- _TASK LIST_:
1. In the passage on yeast biofilm formation, which in vivo model was used to test biofilm formation by the four Candida species?
2. Write the next part of the passage on yeast biofilm formation, picking up after its last sentence.
DOCUMENT SECTION section start
As a reference, we also characterized biofilm formation in two other ascomycetous yeast species that lie outside the CTG clade, Candida glabrata and Saccharomyces cerevisiae. Although not closely related to the CTG clade (despite its name), C. glabrata is an important opportunistic human pathogen, while S. cerevisiae is used extensively in the food and beverage industries and is a widely employed model organism. As can be seen in Figure 2, neither of these species formed biofilms that resembled those formed by C. albicans and its close relatives in the assays and conditions that we tested.

To assess whether the results observed in vitro can be recapitulated in vivo, we tested the ability of C. albicans, C. dubliniensis, C. tropicalis, and C. parapsilosis to form biofilms in the rat catheter model, a well-established in vivo biofilm model (Andes et al., 2004). All four species were able to form biofilms, although the biofilms formed by C. albicans and C. dubliniensis were considerably thicker and more filamentous (Figure 2C). These results agree with previous in vivo characterizations performed for C. albicans and C. parapsilosis (Nobile et al., 2012; Connolly et al., 2013) and provide new information on the intermediate species.

In summary, our results show that the ability to form biofilms that resemble those of C. albicans is limited to its most closely related species. In terms of biomass, there is a sharp drop off outside C. parapsilosis while, in terms of biofilm structure, only C. dubliniensis and C. tropicalis form biofilms similar to those of C. albicans, in terms of all three morphological cell types being represented. Of all the species studied, C. albicans biofilm formation is the most rapid and most robust to environmental changes as it formed similar biofilms in all media tested (Supplementary file 1a, Figure 2—figure supplement 2); moreover, the biofilms formed by this species are the most stable to physical manipulation (results not shown). When interpreting these results, it is important to note that the biofilm assays employed here have been developed for C. albicans and its closely related species. Therefore, it is possible that our observations may not only reflect differences in the intrinsic ability to form biofilms, but could also be due to changes in the ways the species have adapted to the different environments they inhabit. The species that were not observed to form biofilms in our study could, in principle, be able to form biofilms in other conditions, but, to our knowledge, there is no evidence for this even in well-studied species such as S. cerevisiae.
DOCUMENT SECTION section end
INFORMATION GIVEN section start
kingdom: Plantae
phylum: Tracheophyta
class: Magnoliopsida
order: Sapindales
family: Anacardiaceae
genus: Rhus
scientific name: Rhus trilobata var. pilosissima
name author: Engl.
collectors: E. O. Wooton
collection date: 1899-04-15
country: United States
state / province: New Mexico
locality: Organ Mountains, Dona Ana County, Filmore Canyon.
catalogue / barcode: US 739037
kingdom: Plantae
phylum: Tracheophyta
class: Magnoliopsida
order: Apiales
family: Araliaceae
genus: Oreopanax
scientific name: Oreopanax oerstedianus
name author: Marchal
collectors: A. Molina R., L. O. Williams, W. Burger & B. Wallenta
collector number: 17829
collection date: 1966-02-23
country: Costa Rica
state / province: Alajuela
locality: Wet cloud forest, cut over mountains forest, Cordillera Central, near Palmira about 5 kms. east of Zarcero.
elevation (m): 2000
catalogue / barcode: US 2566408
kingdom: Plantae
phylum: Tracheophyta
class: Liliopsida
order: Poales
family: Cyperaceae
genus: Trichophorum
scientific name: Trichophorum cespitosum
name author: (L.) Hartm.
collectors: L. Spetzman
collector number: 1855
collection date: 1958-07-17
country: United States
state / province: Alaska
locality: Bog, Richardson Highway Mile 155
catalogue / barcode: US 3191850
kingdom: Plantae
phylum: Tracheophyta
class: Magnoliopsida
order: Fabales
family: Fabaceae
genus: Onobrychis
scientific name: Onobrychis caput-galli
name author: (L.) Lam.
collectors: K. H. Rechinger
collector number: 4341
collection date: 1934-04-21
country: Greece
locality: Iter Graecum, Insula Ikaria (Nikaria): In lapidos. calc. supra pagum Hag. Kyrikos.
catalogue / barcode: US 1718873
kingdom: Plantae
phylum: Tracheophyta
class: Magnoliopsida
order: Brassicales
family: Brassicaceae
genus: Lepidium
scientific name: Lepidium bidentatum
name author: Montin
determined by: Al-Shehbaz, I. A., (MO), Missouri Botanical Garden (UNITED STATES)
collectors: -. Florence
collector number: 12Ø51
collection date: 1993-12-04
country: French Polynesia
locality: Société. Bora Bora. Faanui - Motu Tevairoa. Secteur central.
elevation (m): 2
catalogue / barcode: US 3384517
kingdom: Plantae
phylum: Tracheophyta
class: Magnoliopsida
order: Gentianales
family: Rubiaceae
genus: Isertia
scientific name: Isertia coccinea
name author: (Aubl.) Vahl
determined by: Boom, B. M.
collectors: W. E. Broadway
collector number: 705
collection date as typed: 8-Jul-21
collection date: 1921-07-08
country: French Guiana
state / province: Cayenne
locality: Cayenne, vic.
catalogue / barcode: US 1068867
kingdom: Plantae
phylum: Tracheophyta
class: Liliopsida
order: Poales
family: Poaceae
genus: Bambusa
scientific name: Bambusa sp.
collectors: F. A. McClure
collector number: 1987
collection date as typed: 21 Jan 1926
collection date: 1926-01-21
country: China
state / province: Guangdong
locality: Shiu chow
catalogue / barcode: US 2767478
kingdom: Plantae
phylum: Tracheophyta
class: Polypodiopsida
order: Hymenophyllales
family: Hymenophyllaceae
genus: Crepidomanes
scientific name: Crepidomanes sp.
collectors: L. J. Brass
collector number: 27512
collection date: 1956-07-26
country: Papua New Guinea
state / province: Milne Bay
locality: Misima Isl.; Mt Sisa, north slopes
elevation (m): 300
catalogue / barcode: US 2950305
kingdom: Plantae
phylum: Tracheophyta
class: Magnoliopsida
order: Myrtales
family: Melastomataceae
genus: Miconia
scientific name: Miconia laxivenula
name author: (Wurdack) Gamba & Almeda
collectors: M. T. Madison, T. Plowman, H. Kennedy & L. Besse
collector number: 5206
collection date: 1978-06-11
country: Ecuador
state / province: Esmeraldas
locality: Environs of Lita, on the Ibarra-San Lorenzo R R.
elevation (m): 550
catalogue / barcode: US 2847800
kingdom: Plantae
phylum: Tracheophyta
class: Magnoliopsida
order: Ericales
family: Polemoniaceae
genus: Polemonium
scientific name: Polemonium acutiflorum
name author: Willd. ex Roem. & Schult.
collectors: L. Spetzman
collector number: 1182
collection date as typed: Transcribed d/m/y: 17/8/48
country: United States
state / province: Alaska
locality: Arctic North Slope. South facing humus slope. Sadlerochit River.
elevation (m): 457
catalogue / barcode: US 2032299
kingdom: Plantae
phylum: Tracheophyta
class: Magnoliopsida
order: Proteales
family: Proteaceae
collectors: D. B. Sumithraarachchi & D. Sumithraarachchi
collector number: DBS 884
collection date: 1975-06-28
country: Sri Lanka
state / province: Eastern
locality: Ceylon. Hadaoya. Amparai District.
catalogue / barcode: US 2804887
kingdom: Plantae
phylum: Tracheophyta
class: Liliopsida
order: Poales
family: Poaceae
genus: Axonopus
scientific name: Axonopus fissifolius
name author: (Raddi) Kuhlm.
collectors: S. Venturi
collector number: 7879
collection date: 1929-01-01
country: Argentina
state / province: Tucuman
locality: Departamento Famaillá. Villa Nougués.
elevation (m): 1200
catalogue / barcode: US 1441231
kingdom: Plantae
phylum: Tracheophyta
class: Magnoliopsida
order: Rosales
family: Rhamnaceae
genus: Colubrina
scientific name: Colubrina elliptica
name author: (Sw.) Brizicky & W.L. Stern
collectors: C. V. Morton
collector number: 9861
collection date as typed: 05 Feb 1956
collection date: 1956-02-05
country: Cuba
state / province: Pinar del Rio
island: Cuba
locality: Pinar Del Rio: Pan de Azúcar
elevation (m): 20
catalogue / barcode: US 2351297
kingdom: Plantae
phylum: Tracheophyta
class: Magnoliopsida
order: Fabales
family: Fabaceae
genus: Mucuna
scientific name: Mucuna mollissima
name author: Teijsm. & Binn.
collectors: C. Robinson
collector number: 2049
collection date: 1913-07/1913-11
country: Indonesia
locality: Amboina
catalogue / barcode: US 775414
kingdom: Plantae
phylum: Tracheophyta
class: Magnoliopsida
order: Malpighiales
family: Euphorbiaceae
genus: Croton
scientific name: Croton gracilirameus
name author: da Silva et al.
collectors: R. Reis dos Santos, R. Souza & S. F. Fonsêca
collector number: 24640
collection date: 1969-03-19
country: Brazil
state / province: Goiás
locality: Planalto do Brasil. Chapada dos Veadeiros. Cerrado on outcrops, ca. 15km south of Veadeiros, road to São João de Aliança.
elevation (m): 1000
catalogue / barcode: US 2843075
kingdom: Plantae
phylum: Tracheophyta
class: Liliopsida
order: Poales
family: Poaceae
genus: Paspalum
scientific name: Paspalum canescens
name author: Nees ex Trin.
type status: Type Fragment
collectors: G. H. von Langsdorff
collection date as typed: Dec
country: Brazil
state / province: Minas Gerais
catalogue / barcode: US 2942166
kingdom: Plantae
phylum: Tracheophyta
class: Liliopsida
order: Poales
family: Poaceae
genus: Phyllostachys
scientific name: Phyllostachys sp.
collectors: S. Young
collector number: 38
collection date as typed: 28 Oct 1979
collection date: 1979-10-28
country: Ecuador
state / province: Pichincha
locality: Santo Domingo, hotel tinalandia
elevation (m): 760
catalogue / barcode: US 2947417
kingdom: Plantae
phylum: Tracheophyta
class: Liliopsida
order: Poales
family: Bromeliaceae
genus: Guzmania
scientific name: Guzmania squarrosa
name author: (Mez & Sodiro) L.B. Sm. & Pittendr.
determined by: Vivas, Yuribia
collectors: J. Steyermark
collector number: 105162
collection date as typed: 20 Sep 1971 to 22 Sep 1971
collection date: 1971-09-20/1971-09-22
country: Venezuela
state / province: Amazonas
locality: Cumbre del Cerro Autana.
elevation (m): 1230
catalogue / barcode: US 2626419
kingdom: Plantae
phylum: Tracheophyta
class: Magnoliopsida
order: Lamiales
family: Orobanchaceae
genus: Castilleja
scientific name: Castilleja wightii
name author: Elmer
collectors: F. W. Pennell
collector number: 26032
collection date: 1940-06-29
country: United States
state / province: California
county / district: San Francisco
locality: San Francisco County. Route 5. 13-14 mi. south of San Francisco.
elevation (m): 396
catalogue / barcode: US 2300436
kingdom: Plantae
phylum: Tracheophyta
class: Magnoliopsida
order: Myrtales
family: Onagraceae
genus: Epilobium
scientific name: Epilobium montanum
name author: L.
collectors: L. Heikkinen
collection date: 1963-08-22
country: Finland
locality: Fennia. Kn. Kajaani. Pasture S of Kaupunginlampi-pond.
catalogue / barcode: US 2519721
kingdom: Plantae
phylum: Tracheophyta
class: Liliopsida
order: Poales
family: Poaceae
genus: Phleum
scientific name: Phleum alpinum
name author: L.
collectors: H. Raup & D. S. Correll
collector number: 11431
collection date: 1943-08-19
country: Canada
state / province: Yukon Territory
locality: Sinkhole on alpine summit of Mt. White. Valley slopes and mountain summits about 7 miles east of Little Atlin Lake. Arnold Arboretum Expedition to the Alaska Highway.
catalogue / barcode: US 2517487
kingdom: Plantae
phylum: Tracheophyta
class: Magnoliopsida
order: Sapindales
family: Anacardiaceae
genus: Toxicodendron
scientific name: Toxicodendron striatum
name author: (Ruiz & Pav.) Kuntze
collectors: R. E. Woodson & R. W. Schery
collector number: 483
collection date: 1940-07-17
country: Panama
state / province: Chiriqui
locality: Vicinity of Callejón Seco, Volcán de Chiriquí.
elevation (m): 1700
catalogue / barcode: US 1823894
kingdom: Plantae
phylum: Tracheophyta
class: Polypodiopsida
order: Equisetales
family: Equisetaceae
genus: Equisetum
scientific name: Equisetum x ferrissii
INFORMATION GIVEN section end
- _ANSWER SET_:
1. The rat catheter model.

2.
The regulatory core of the biofilm transcription network changed gradually over time

To gain insight into the evolutionary changes that occurred in the transcription network that controls biofilm formation at a molecular level, we first studied the function of the seven master regulators of the C. albicans network (Figure 1A). Given the phenotypic results described above, we centered the analysis on C. albicans, C. dubliniensis, C. tropicalis, and C. parapsilosis. All four of these species are common in humans (Turner and Butler, 2014), and the first three form similar structural types of biofilms. As described above, C. parapsilosis also forms biofilms, but its biofilms show more pronounced differences. All seven master regulators of the network in C. albicans (Figure 1) have clear orthologs in the other three closely related species, with the exception of Rob1. Rob1 has a patchy phylogenetic distribution, with syntenic orthologs present in C. albicans, C. dubiniensis, and C. tropicalis, but apparently absent from C. parapsilosis and closely related species. However, Rob1 orthologs are present in other more distantly related CTG species, which supports the hypothesis that Rob1 was either lost or was evolving sufficiently rapidly in the C. parapsilosis lineage that it cannot be recognized (Maguire et al., 2013).

To test whether the orthologs of the C. albicans master regulators are involved in biofilm formation in the other species, we generated gene deletion knockouts in C. dubliniensis and C. tropicalis. The knockouts in C. albicans and C. parapsilosis had been previously generated as part of large transcription regulator deletion projects (Homann et al., 2009; Holland et al., 2014). To make the knockouts in C. dubliniensis and C. tropicalis, we used amino acid auxotrophic strains and employed a gene knockout strategy similar to that previously used for C. albicans and C. parapsilosis (Mancera et al., 2019).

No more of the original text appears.